Yes. benchmark tool in cuda, pull TensorFlow image in docker and use./benchmark.sh 0,1,2,3 to train and test four Gpus.

buaimaoxiansheng commented 8 months ago

wenchenvincent commented 8 months ago

https://rocm.docs.amd.com/en/docs-5.7.1/deploy/linux/os-native/upgrade.html

wenchenvincent commented 8 months ago

I suppose you can also use the script from NVIDIA when running tf_cnn_benchmarks on ROCm (with minor modification).

buaimaoxiansheng commented 8 months ago

hello. I need to change version=5.7 from the figure below to 6.2.4, right?

No. 5.7 is the rocm version. It is different from the amdgpu driver version. The page shows how to upgrade the amdgpu kernel (to latest) with rocm5.7.

buaimaoxiansheng commented 8 months ago

I know that ROCm HIP can convert cuda code into hip code, could you please provide the installation method and use method?

wenchenvincent commented 8 months ago

I don't think you need conversion from CUDA code to HIP code here. The benchmark script from NVIDIA probably does not have any CUDA code in it. It is probably a shell script for invoking benchmarking commands and processing the logs.

buaimaoxiansheng commented 8 months ago

How do I modify the code of the benchmark test script? I'm not good at writing code in deep learning.

buaimaoxiansheng commented 8 months ago

We are pulling the tensorflow image in the docker environment. We use the ./benchmark.sh command in NVIDIA's lambda-tensorflow-benchmark file for the training benchmark. Regarding the training benchmarks, The command we use is ./benchmark.sh 0,1,2,3 (0,1,2,3 representative has four GPUs). we use benchmarks-master of . / benchmarks/benchmarks/scripts/tf_cnn_benchmarks/tf_cnn_benchmarks py to push Manage the benchmark test. About inference benchmarks, . We are using the python ./benchmarks/benchmarks/scripts/tf_cnn_benchmarks/tf_cnn_benchmarks.py --forward_only=True --data_name=imagenet --model=resnet50 --num_batches=50000 --batch_size=8 --num_gpus=4. I have a question, these tools are the benchmark tools in cuda, can AMD MI210 drivers use these tools? Because NVIDIA's drivers are not the same as AMD's. Can you provide a benchmarking tool for training and reasoning on AMD GPU MI210?Thanks.

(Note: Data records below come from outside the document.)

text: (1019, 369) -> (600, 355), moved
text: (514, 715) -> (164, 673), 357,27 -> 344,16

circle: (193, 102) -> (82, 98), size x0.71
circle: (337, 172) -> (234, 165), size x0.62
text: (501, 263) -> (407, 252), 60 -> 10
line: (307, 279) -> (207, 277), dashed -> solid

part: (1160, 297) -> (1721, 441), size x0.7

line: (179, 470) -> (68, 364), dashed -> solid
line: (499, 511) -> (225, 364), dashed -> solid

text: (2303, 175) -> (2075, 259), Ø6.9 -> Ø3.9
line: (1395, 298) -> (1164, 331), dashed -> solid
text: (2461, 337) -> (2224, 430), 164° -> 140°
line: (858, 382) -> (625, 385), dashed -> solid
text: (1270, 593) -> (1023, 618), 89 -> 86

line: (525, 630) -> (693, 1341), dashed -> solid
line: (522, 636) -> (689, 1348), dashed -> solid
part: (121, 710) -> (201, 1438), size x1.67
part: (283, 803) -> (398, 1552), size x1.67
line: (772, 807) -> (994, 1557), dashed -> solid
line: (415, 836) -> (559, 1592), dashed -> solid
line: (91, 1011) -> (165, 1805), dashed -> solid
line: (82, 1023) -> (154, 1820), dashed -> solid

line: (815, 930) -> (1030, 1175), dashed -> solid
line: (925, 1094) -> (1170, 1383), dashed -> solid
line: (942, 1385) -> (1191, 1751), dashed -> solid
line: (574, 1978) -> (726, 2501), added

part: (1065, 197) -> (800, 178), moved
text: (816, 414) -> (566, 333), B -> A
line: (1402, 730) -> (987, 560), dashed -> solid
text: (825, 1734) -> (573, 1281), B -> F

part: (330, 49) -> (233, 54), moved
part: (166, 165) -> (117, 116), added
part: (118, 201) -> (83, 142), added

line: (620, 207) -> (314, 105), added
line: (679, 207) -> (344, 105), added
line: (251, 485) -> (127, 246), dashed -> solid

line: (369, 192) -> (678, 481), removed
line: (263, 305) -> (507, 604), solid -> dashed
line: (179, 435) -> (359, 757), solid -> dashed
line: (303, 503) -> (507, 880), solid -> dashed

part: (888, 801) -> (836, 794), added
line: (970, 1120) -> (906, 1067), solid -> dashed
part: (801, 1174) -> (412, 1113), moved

wenchenvincent commented 8 months ago

If you look at the content of the benchmark script, I suspect it is a shell script and it is platform independent. You can try that script on AMD GPUs.

wenchenvincent commented 8 months ago

The tf_cnn_benchmark is one way of benchmarking the CNN training and inference. But I think we're going to deprecate it soon.

When you say you're looking for benchmarking on AMD GPU, is there a performance metric that you're looking at? Also do the models need to be in Tensorflow specifically? Could the models be in Pytorch or ONNX?

buaimaoxiansheng commented 8 months ago

buaimaoxiansheng commented 8 months ago

Yes.

Yes. I am looking for performance metrics to test the GPU against models such as Vgg6, ssd300, resnet50, resnet152, ince4, ince3, alexnet, etc. This performance metric refers to the number of images processed per second by training or reasoning models such as Vgg6, ssd300, resnet50, resnet152, ince4, ince3, alexnet. Models are not limited to tensorflow, but can also be found in Pytorch.

buaimaoxiansheng commented 7 months ago

If you don't have a benchmark for NV, do you have a test for TFLOPS? Or MLPerf?

wenchenvincent commented 7 months ago

@sunway513 Do you know if we have any public benchmarks for training and inference on MI200?